Timing Is Everything: Lessons from the Mainframe and Today’s VMware Disruption
Broadcom’s Disruption Creates Opportunity — But Only for Those Who Move Fast
Back in 2009 and 2010, I took a full-time role as Director of Infrastructure at Integral Systems. It was a solid company with a mature product: payroll software for the IBM mainframe. The vision at the time was ambitious. Integral wanted to expand into hosting mainframe workloads for other customers. This wasn’t just a traditional ASP model. It was early thinking around IaaS and SaaS, a hybrid approach before either term had fully matured. The idea was to take the complexity of managing mainframes off customers’ plates and deliver SaaS-like benefits.
I had the opportunity to do some really interesting work. I put a mainframe on the floor of a colocation facility. That sounds simple, but colo pricing back then was often based on how many floor tiles your equipment used. Power was a secondary concern, even though a mainframe pulls a lot of it. That experience gave me a crash course in z/OS and high-end infrastructure.
Despite the excitement, we missed the market. The timing was off. By the time we had a real offering, most customers that wanted to get off mainframes had already moved. They had replatformed to x86 or modernized their applications. The remaining customers had already committed to running their own mainframes. There just wasn't enough of a market left.
That story keeps coming back to me as I watch the Broadcom acquisition of VMware unfold. Broadcom owns CA, the legacy mainframe software vendor, and they are now reshaping VMware in a similar fashion. Their licensing and pricing changes have made it significantly harder for small organizations and service providers to justify using VMware Cloud Foundation. The economics just don’t work for everyone anymore.

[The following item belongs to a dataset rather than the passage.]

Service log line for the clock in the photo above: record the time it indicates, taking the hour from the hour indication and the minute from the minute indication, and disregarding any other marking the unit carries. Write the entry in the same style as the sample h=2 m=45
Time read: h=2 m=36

Now, the ecosystem is reacting. There is a rush to find alternatives. Not because customers are eager to abandon VMware, but because they are being forced to evaluate the cost of staying. In most cases, they want to keep the VMware experience but at a lower price point. They are not looking for radical transformation. They want continuity with less financial pressure.
This creates an opportunity for managed service providers. Customers are looking for partners that can deliver VMware-like services without the new Broadcom pricing model. That might mean using vSphere alternatives like OpenStack or Proxmox. It might mean using another platform entirely. The technical shift is manageable. The real challenge is operational. Customers worry about governance, automation, tooling, and retraining staff.

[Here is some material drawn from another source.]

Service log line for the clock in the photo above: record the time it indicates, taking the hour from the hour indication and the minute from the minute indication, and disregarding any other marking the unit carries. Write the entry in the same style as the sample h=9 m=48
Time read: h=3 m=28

But timing is critical. Just like we were late to market with hosted mainframes, MSPs that are not already moving to solve this VMware disruption may also be too late. Customers are actively making decisions now. Once they pick a direction, they are not going to look back for a long time.

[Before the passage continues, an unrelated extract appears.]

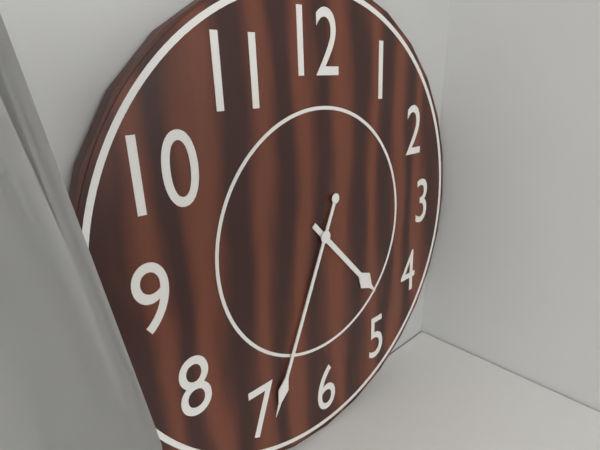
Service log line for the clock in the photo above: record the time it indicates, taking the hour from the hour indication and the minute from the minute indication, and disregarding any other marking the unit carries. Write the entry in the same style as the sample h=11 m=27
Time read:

This moment is not just about choosing between VMware and something else. It is about the broader opportunity to deliver infrastructure as a managed service. Enterprises want simplicity, control over costs, and reliability. They are not looking to become infrastructure experts again.
If you are an MSP, now is the time to act. Don't build for the market as it existed three years ago. Don't wait for perfect platforms. Focus on solving problems that customers are facing today. Otherwise, you might have a great solution that simply showed up too late.